In a letter addressed to the UN Security Council (UNSC) president and the UN secretary-general, Foreign Minister Shah Mahmood Qureshi highlighted the “deteriorating human rights and humanitarian situation” in the Indian-administered Kashmir, which he described as a “continuing threat to peace and security” in South Asia.
“In his letter, the Foreign Minister has underscored that all illegal and unilateral measures imposed by India in IIOJK (Indian Illegally Occupied Jammu and Kashmir) since Aug. 5, 2019, including attempts to change the demographic structure of the occupied territory, constitute flagrant violations of international law including the UN Charter and the relevant Security Council resolutions as well as the 4th Geneva Convention,” a statement by the Foreign Ministry said.
“The foreign minister,” the statement added, “has drawn particular attention to the targeting of the independent journalist community.

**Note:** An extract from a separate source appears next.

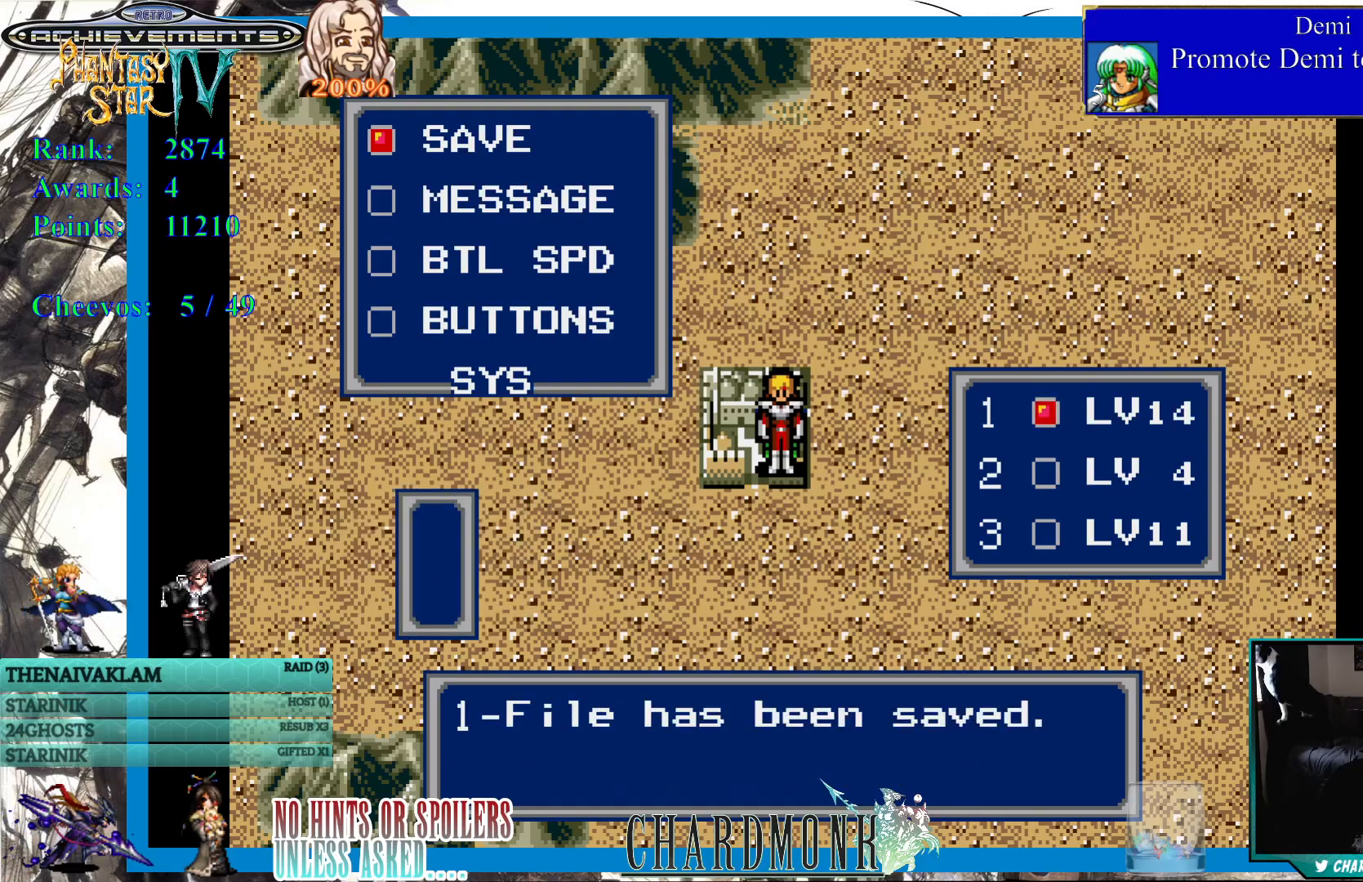
{"buttons": [], "left_stick": "center", "right_stick": "center", "events": [[117, "CIRCLE", "up"]]}
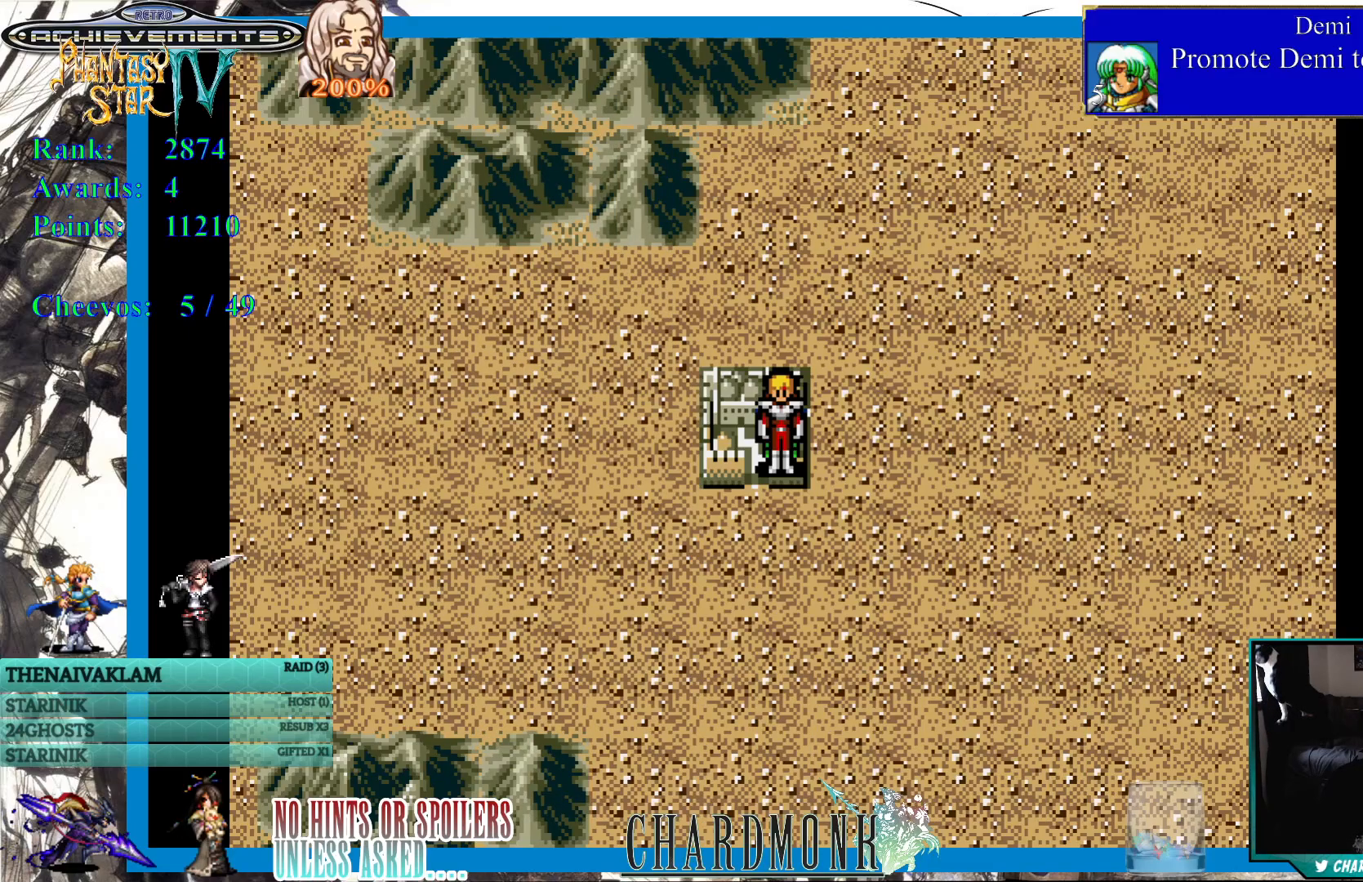
{"buttons": ["DPAD_RIGHT"], "left_stick": "center", "right_stick": "center", "events": [[83, "DPAD_DOWN", "down"], [350, "DPAD_RIGHT", "down"], [483, "DPAD_DOWN", "up"]]}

The letter notes that India’s refusal to allow unfettered access to the Office of the UN High Commissioner for Human Rights (OHCHR) for conducting an independent investigation is a typical response by repressive occupying regimes to avoid scrutiny of their excesses.”
Reaffirming Pakistan’s desire for peaceful relations with all its neighbors, including India, Qureshi observed that a “just” settlement of the Jammu and Kashmir dispute is essential for durable peace and stability in South Asia.
The onus, he contended, is on India to create a conducive environment for “meaningful and result-oriented” engagement.
Rallies were held and human chains were formed across Pakistan and its controlled part of Kashmir on Tuesday to express solidarity with Kashmiris.
As a national holiday, the day began with special prayers in the mosques for the liberation of Kashmir. A minute’s silence was observed throughout the country at 10 a.m. local time (0300GMT).
Human chains were formed on roads connecting the capital Islamabad to the Pakistan-administered Kashmir.
In Islamabad, the key ceremony following a rally was held near the parliament house, which was also attended by President Arif Alvi, apart from the government and opposition parliamentarians.
Pakistan and its controlled part of the disputed valley officially have been observing the day on Feb. 5 every year since 1991 to express solidarity with the people of Jammu and Kashmir.